◆ EXCERPT
::::
Considering the price ($400 as of 6/6/08), the Canon Pixma MX7600 color inkjet multifunction printer had better be good--and it is. It offers plentiful features, fast performance, and vivid output, making it a great choice for small businesses and home offices.

In our tests, the Pixma MX7600 printed black text on plain paper at an above-average rate of 9.8 pages per minute (ppm). It was also fast in generating graphics--managing 3.7 ppm, for instance, in printing a small photo on plain paper. The quality was consistently high regardless of the kind of paper we used (although on plain paper, color images had a slight orange cast). Copies of a text sample closely resembled the original. Scans of text and photos looked slightly fuzzy but otherwise accurate. HP's OfficeJet Pro L7680 All-in-One is a lot faster, but its output quality isn't quite as good.

The MX7600's bulk encompasses a wealth of features. It has two input trays: a 150-sheet cassette for plain paper only (letter or legal) that slides subtly into the bottom of the unit, plus a rear, vertical feeder that holds anywhere from 1 to 20 pieces of photo paper, envelopes, or other kinds of media. A 50-sheet output tray flips out from the front. An automatic duplexer projects from the rear of the machine. Up on top is a scanner with a 35-sheet automatic document feeder (ADF) that can scan two-sided documents in a single pass.

The control panel has an initially daunting number of buttons and a smallish, 1.8-inch, tiltable color LCD, but they work well together. You press one of the four primary-function buttons (to copy, fax, scan, or use a memory card), and the LCD-based menus show only the corresponding options. Most of the buttons have clear labels; I paused only to wonder how the 'Menu' and 'Settings' buttons differed.

The Pixma MX7600's cost-oriented ink system includes a permanent printhead (which you install) and separate tanks for black (K), cyan (C), magenta (M), and yellow (Y) ink. Each of the tanks costs $15, but they vary in yield from 570 pages (black) to 1075 pages (yellow), or from 1.4 cents to 2.6 cents per color, per page. A fifth "ink"--a clear coating that sprays over images printed on plain paper--costs $18 and lasts 1600 pages.

You definitely get your money's worth with the speedy, capable Pixma MX7600. Canon's better-than-average rating in our recent Reliability and Service survey is the icing on this substantial cake. For more-affordable alternatives, however, check out Lexmark's X9575 Professional or HP's Officejet J6480 All-in-One; both offer many of the same features for a lower price (and they have integrated Wi-Fi, too).
::::
◆ RECORDS

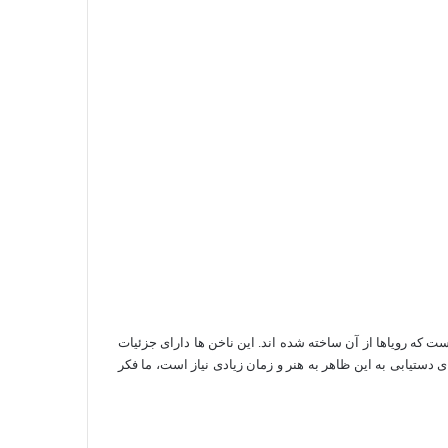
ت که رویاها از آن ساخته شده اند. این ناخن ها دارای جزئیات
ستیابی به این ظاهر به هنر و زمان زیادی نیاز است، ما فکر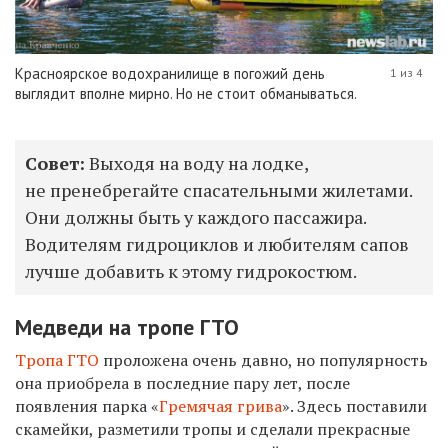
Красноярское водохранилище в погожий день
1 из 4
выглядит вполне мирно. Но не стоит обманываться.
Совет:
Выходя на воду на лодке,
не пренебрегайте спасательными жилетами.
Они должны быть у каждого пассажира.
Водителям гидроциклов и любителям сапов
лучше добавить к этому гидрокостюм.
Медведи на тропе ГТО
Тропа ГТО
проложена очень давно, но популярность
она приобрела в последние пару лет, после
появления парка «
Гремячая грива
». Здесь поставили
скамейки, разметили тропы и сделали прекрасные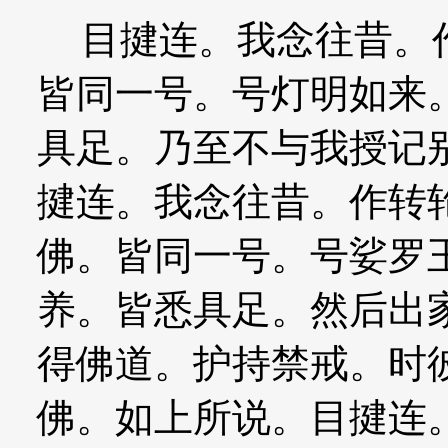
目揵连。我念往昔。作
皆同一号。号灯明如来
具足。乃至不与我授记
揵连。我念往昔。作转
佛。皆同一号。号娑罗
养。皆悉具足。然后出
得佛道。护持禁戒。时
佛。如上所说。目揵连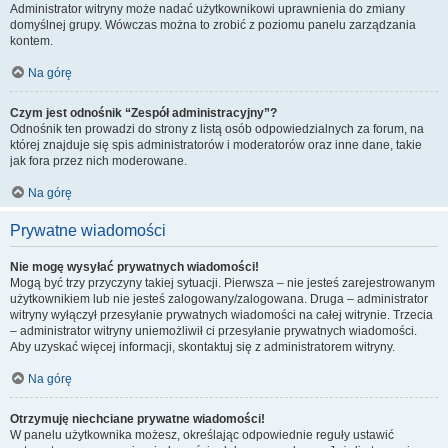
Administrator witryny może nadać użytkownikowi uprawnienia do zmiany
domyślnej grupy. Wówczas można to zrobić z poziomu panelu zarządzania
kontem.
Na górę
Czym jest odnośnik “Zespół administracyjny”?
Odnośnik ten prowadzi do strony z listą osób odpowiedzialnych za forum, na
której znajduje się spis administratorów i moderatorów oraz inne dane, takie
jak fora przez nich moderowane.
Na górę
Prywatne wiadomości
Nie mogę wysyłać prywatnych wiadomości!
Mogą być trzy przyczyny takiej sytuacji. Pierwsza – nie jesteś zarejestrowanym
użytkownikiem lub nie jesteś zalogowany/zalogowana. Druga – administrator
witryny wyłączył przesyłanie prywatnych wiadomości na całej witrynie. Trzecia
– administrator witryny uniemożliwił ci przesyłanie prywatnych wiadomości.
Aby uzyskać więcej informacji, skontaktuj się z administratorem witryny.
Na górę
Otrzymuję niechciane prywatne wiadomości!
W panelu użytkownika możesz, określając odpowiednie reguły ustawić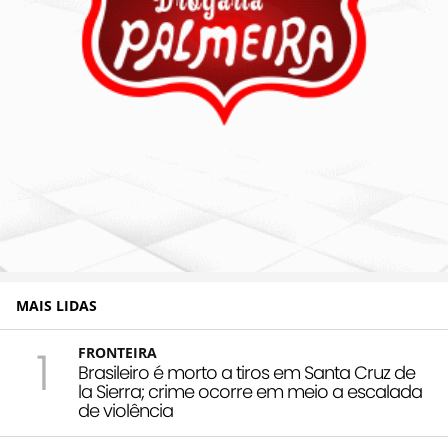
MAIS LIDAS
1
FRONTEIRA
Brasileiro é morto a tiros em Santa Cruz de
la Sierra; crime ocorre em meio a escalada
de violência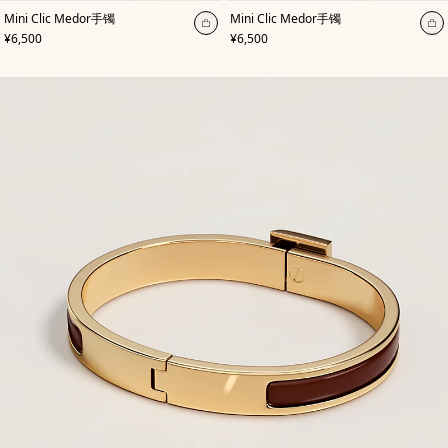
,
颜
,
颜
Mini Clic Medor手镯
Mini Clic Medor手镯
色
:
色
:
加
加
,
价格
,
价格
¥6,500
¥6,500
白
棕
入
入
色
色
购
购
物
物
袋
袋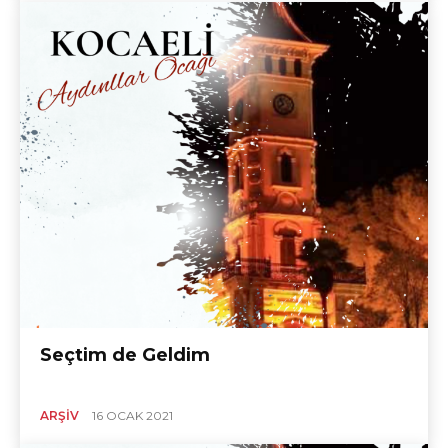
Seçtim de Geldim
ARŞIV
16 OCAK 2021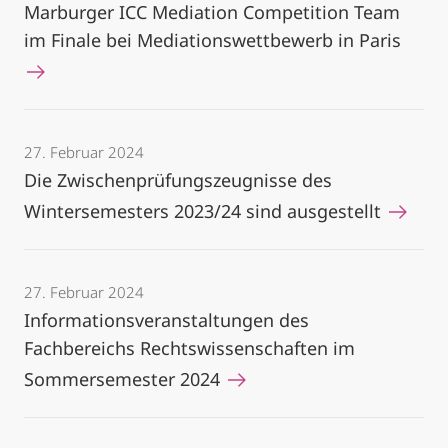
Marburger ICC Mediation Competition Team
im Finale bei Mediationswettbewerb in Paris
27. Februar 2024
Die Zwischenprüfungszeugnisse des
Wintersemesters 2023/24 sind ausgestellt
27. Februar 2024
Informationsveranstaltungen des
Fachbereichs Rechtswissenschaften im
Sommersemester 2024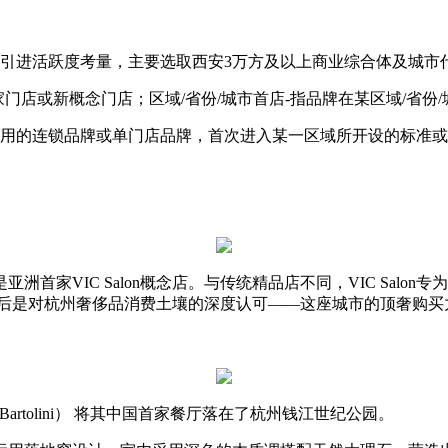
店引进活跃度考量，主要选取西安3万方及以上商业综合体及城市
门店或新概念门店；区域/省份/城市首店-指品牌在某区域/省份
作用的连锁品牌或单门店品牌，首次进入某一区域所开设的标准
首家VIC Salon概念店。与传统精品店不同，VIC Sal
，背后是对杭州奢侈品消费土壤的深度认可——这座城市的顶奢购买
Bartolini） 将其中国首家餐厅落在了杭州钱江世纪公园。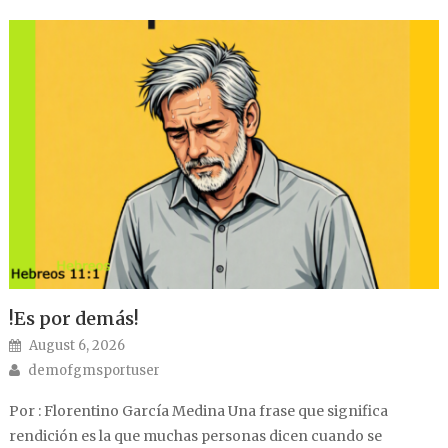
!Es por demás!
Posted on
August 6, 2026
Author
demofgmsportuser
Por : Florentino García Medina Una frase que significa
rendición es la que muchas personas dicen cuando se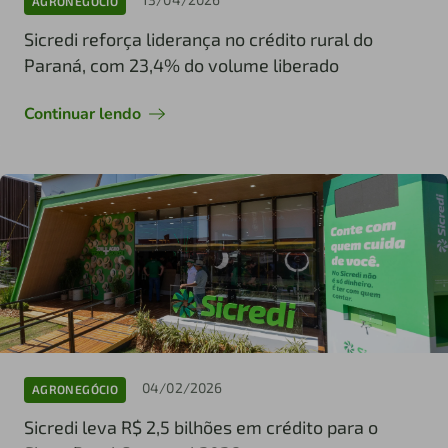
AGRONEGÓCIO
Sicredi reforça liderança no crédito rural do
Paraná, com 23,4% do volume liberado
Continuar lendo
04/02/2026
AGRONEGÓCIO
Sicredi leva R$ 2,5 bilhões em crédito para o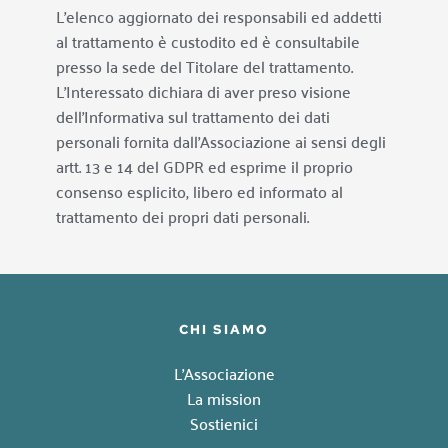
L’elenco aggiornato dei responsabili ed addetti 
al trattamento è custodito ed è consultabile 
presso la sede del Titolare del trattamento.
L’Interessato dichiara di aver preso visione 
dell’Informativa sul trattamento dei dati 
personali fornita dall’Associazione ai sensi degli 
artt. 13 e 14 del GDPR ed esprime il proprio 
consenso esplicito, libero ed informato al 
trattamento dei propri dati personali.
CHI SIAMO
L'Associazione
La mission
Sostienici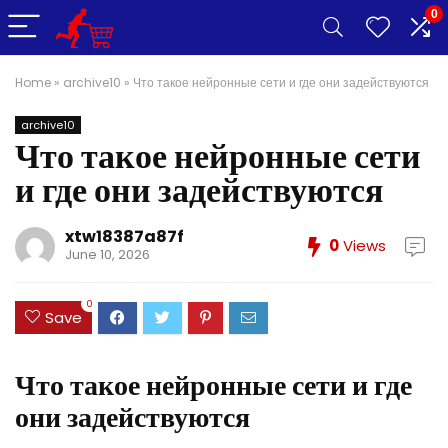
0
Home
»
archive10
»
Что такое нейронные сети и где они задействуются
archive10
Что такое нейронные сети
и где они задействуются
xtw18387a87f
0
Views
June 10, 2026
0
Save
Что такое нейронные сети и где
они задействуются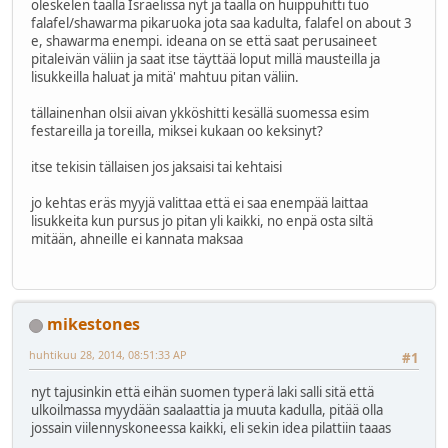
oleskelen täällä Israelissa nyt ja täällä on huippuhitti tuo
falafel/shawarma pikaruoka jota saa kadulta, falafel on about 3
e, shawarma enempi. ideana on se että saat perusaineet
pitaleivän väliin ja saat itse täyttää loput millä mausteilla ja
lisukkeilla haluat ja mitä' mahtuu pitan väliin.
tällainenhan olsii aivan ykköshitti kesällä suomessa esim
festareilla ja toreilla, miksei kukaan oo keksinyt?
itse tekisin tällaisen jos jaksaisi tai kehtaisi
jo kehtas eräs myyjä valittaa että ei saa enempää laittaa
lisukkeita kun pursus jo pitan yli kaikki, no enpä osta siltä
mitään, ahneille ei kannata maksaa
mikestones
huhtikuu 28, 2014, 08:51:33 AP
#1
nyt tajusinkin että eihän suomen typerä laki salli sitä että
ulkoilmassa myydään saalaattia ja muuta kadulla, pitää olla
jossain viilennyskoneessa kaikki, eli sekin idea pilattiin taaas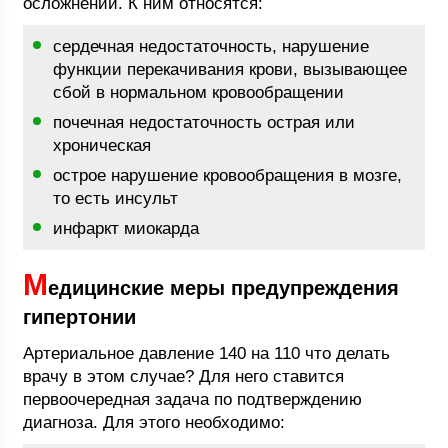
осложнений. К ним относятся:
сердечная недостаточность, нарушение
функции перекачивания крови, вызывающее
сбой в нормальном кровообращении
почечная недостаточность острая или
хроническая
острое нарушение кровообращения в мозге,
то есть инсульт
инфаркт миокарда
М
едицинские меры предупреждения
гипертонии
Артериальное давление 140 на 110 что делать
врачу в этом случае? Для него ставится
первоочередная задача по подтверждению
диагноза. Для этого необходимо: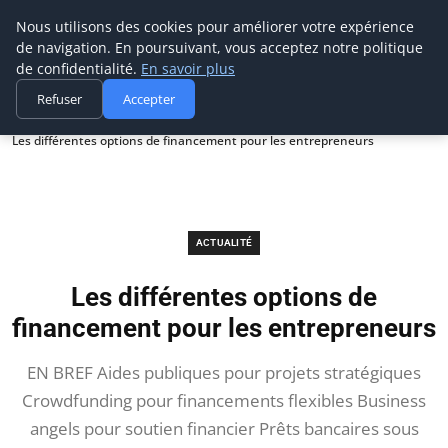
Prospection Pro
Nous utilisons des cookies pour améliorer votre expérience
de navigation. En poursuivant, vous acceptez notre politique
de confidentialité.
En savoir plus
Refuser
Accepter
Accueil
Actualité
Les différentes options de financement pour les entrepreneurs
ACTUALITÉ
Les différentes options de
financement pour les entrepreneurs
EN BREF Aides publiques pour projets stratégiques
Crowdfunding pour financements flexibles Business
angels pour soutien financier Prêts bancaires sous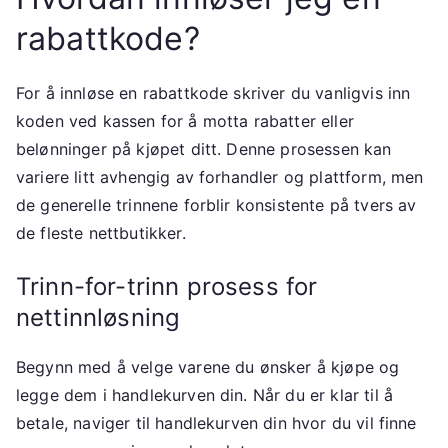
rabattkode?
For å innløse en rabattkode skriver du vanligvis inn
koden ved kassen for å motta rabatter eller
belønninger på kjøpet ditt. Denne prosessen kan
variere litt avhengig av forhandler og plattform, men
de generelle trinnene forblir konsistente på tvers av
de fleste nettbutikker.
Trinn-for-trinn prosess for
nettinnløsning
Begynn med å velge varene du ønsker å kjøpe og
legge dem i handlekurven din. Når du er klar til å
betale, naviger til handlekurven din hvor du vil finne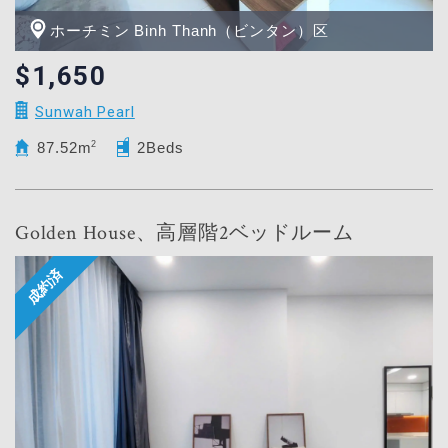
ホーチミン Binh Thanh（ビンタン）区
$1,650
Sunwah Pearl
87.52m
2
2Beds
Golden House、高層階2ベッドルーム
::::
◆ COMPLETE THE FOLLOWING
• a. Reproduce the printer review word for word, starting at the words "The Pixma MX7600's" and ending after "integrated Wi-Fi, too).".
• b. According to the printer review, how many sheets does the scanner's automatic document feeder hold?
Rely solely on the printer review when working on these tasks.

◆ RESULTS OF THE EXERCISE
• a.
The Pixma MX7600's cost-oriented ink system includes a permanent printhead (which you install) and separate tanks for black (K), cyan (C), magenta (M), and yellow (Y) ink. Each of the tanks costs $15, but they vary in yield from 570 pages (black) to 1075 pages (yellow), or from 1.4 cents to 2.6 cents per color, per page. A fifth "ink"--a clear coating that sprays over images printed on plain paper--costs $18 and lasts 1600 pages.

You definitely get your money's worth with the speedy, capable Pixma MX7600. Canon's better-than-average rating in our recent Reliability and Service survey is the icing on this substantial cake. For more-affordable alternatives, however, check out Lexmark's X9575 Professional or HP's Officejet J6480 All-in-One; both offer many of the same features for a lower price (and they have integrated Wi-Fi, too).

• b. 35 sheets